619 S.W.2d 693 | Ark. Ct. App. | 1981
The appellant, William J. Paladino, brings this appeal from a jury verdict finding him guilty of the crimes of burglary and theft of property. He maintains that the trial court erred in submitting the case to the jury on insufficiently corroborated testimony of an accomplice. We do not agree.
At the trial the witness, Larry Mason, testified that he and the appellant went to the house of one Urban Graves on the night of October 9, 1979. Mason entered the dwelling by prying open a window and unlocked a door through which the appellant entered. While in the house they appropriated three guns, a chain saw, other tools and some “change” in a jar. After leaving the burglarized dwelling they went to a Dairy Queen near Deerwood. The witness remained in the Dairy Queen while the appellant took the guns and the chain saw across the street where he sold them to one Tiny Holloway. The witness then returned to the Dairy Queen and gave the appellant “$50 to $75” of the proceeds of the sale. The change was divided between them and spent. The witness kept those tools which had not been sold.
Unquestionably Mason was an accomplice. Rhea v. State, 226 Ark. 68, 288 S.W. 2d 34. As such, his testimony was subject to the provisions of Ark. Stat. Ann. § 43-2116 (Repl. 1977) which is as follows:
Testimony of accomplice — A conviction cannot be had in any case of felony upon the testimony of an accomplice unless corroborated by other evidence tending to connect the defendant with the commission of the offense; and the corroboration is not sufficient if it merely shows that the offense was committed, and the circumstances thereof. ...

→ **Information supplied**
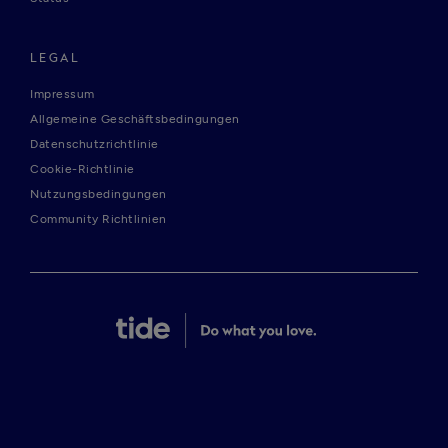
LEGAL
Impressum
Allgemeine Geschäftsbedingungen
Datenschutzrichtlinie
Cookie-Richtlinie
Nutzungsbedingungen
Community Richtlinien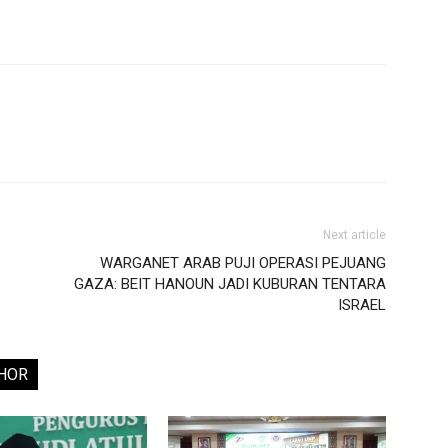
Next article
WARGANET ARAB PUJI OPERASI PEJUANG
GAZA: BEIT HANOUN JADI KUBURAN TENTARA
ISRAEL
HOR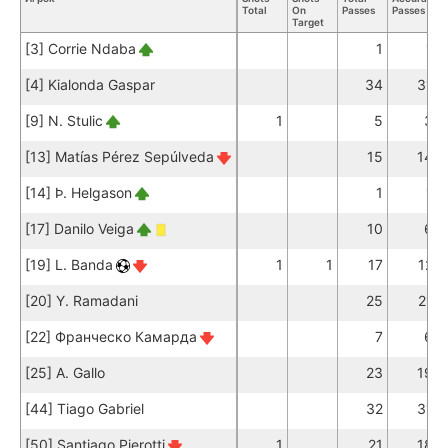
Total
On
Passes
Passes
P
Target
[3] Corrie Ndaba
1
1
[4] Kialonda Gaspar
34
31
[9] N. Stulic
1
5
3
[13] Matías Pérez Sepúlveda
15
14
[14] Þ. Helgason
1
1
[17] Danilo Veiga
10
6
[19] L. Banda
1
1
17
12
[20] Y. Ramadani
25
21
[22] Франческо Камарда
7
6
[25] A. Gallo
23
19
[44] Tiago Gabriel
32
31
[50] Santiago Pierotti
1
21
18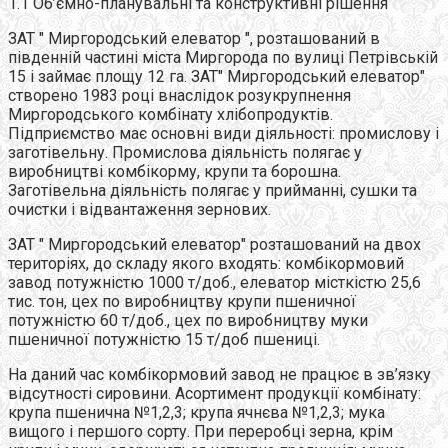
1.1 Об’ємно-планувальні та конструктивні рішення
ЗАТ " Миргородський елеватор ", розташований в
південній частині міста Миргорода по вулиці Петрівській
15 і займає площу 12 га. ЗАТ" Миргородський елеватор"
створено 1983 році внаслідок розукрупнення
Миргородського комбінату хлібопродуктів.
Підприємство має основні види діяльності: промислову і
заготівельну. Промислова діяльність полягає у
виробництві комбікорму, крупи та борошна.
Заготівельна діяльність полягає у прийманні, сушки та
очистки і відвантаження зернових.
ЗАТ " Миргородський елеватор" розташований на двох
територіях, до складу якого входять: комбікормовий
завод потужністю 1000 т/доб., елеватор місткістю 25,6
тис. тон, цех по виробництву крупи пшеничної
потужністю 60 т/доб., цех по виробництву муки
пшеничної потужністю 15 т/доб пшениці.
На даний час комбікормовий завод не працює в зв’язку
відсутності сировини. Асортимент продукції комбінату:
крупа пшенична №1,2,3; крупа ячнєва №1,2,3; мука
вищого і першого сорту. При переробці зерна, крім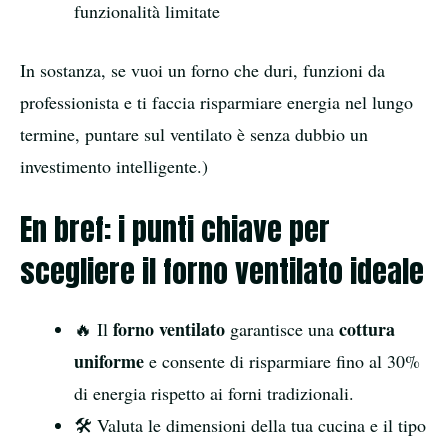
funzionalità limitate
In sostanza, se vuoi un forno che duri, funzioni da
professionista e ti faccia risparmiare energia nel lungo
termine, puntare sul ventilato è senza dubbio un
investimento intelligente.)
En bref: i punti chiave per
scegliere il forno ventilato ideale
forno ventilato
cottura
🔥 Il
garantisce una
uniforme
e consente di risparmiare fino al 30%
di energia rispetto ai forni tradizionali.
🛠️ Valuta le dimensioni della tua cucina e il tipo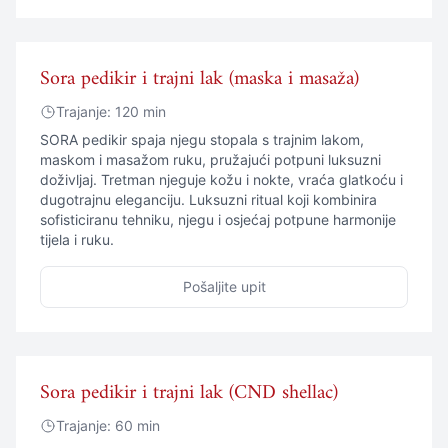
Sora pedikir i trajni lak (maska i masaža)
Trajanje: 120 min
SORA pedikir spaja njegu stopala s trajnim lakom,
maskom i masažom ruku, pružajući potpuni luksuzni
doživljaj. Tretman njeguje kožu i nokte, vraća glatkoću i
dugotrajnu eleganciju. Luksuzni ritual koji kombinira
sofisticiranu tehniku, njegu i osjećaj potpune harmonije
tijela i ruku.
Pošaljite upit
Sora pedikir i trajni lak (CND shellac)
Trajanje: 60 min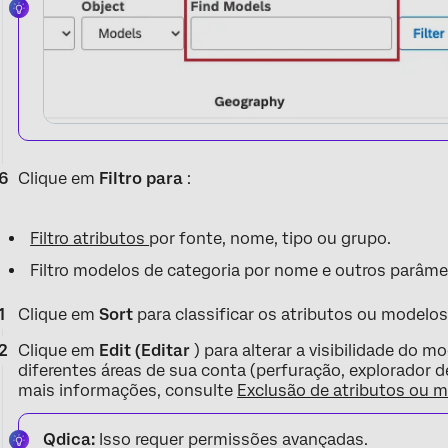
Clique em
Filtro para
:
Filtro atributos
por fonte, nome, tipo ou grupo.
Filtro modelos de categoria por nome e outros parâme
Clique em
Sort
para classificar os atributos ou modelos
Clique em
Edit (Editar
) para alterar a visibilidade do 
diferentes áreas de sua conta (perfuração, explorador d
mais informações, consulte
Exclusão de atributos ou 
Qdica:
Isso requer permissões avançadas.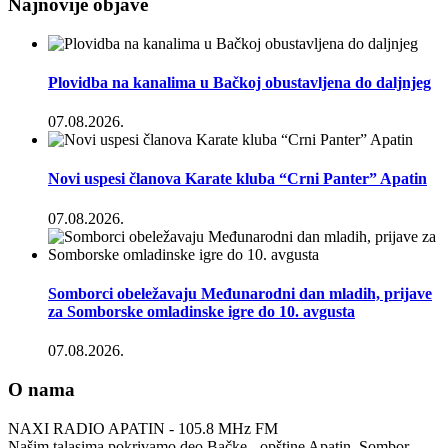
Najnovije objave
Plovidba na kanalima u Bačkoj obustavljena do daljnjeg
07.08.2026.
Novi uspesi članova Karate kluba “Crni Panter” Apatin
07.08.2026.
Somborci obeležavaju Međunarodni dan mladih, prijave
za Somborske omladinske igre do 10. avgusta
07.08.2026.
O nama
NAXI RADIO APATIN - 105.8 MHz FM
Našim talasima pokrivamo deo Bačke - opštine Apatin, Sombor,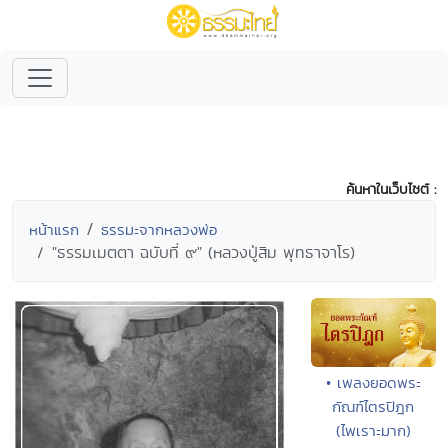
ค้นหาในเว็บไซต์ :
หน้าแรก
ธรรมะจากหลวงพ่อ
"ธรรมเมตตา ฉบับที่ ๙" (หลวงปู่สิม พุทธาจาโร)
• เพลงยอดพระ
กัณฑ์ไตรปิฎก
(ไพเราะมาก)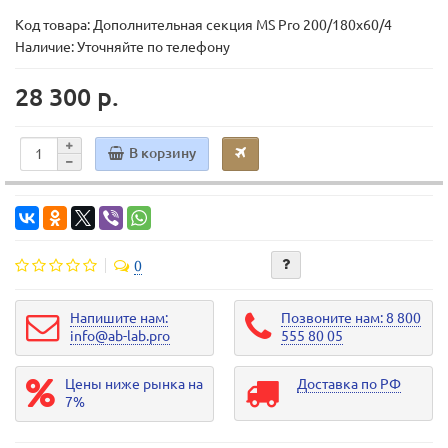
Код товара:
Дополнительная секция MS Pro 200/180x60/4
Наличие: Уточняйте по телефону
28 300 р.
В корзину
0
Напишите нам:
Позвоните нам: 8 800
info@ab-lab.pro
555 80 05
Цены ниже рынка на
Доставка по РФ
7%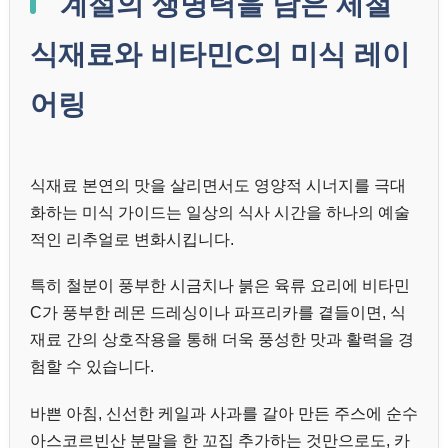
계절의 생명력을 담은 제철
식재료와 비타민C의 미식 레이
어링
식재료 본연의 맛을 살리면서도 영양적 시너지를 극대
화하는 미식 가이드는 일상의 식사 시간을 하나의 예술
적인 리추얼로 변화시킵니다.
특히 철분이 풍부한 시금치나 붉은 육류 요리에 비타민
C가 풍부한 레몬 드레싱이나 파프리카를 곁들이면, 식
재료 간의 상호작용을 통해 더욱 풍성한 맛과 활력을 경
험할 수 있습니다.
바쁜 아침, 신선한 케일과 사과를 갈아 만든 주스에 순수
아스코르빈산 분말을 한 꼬집 추가하는 것만으로도, 카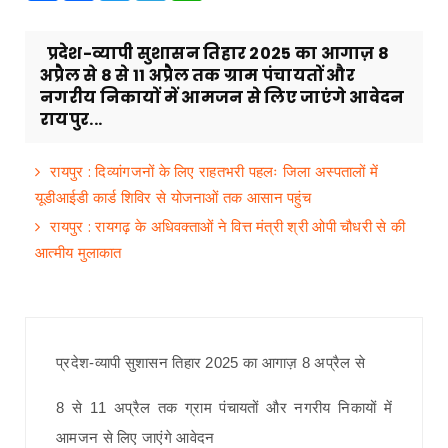
प्रदेश-व्यापी सुशासन तिहार 2025 का आगाज़ 8
अप्रैल से 8 से 11 अप्रैल तक ग्राम पंचायतों और
नगरीय निकायों में आमजन से लिए जाएंगे आवेदन
रायपुर...
रायपुर : दिव्यांगजनों के लिए राहतभरी पहलः जिला अस्पतालों में
यूडीआईडी कार्ड शिविर से योजनाओं तक आसान पहुंच
रायपुर : रायगढ़ के अधिवक्ताओं ने वित्त मंत्री श्री ओपी चौधरी से की
आत्मीय मुलाकात
प्रदेश-व्यापी सुशासन तिहार 2025 का आगाज़ 8 अप्रैल से
8 से 11 अप्रैल तक ग्राम पंचायतों और नगरीय निकायों में
आमजन से लिए जाएंगे आवेदन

→ **Actions to take**
a) In the court opinion, where did Mason and the appellant go after leaving the burglarized house?
b) In the court opinion, take everything from "Unquestionably Mason was" down to "circumstances thereof. ..." and swap "felony" for "serious crime".
c) Turn the paragraph of the court opinion that begins "At the trial the witness, Larry Mason" into a short list that keeps its main facts.

→ **Exercise answers**
a) They went to a Dairy Queen near Deerwood.

b)
Unquestionably Mason was an accomplice. Rhea v. State, 226 Ark. 68, 288 S.W. 2d 34. As such, his testimony was subject to the provisions of Ark. Stat. Ann. § 43-2116 (Repl. 1977) which is as follows:
Testimony of accomplice — A conviction cannot be had in any case of serious crime upon the testimony of an accomplice unless corroborated by other evidence tending to connect the defendant with the commission of the offense; and the corroboration is not sufficient if it merely shows that the offense was committed, and the circumstances thereof. ...

c)
- Larry Mason testified that he and the appellant went to Urban Graves's house on the night of October 9, 1979.
- Mason pried open a window, got in, and unlocked a door so the appellant could enter.
- They took three guns, a chain saw, other tools and some change in a jar.
- They then went to a Dairy Queen near Deerwood.
- Mason stayed inside while the appellant crossed the street and sold the guns and chain saw to Tiny Holloway.
- Mason then returned to the Dairy Queen and gave the appellant "$50 to $75" from the sale.
- They split the change and spent it, and Mason kept the unsold tools.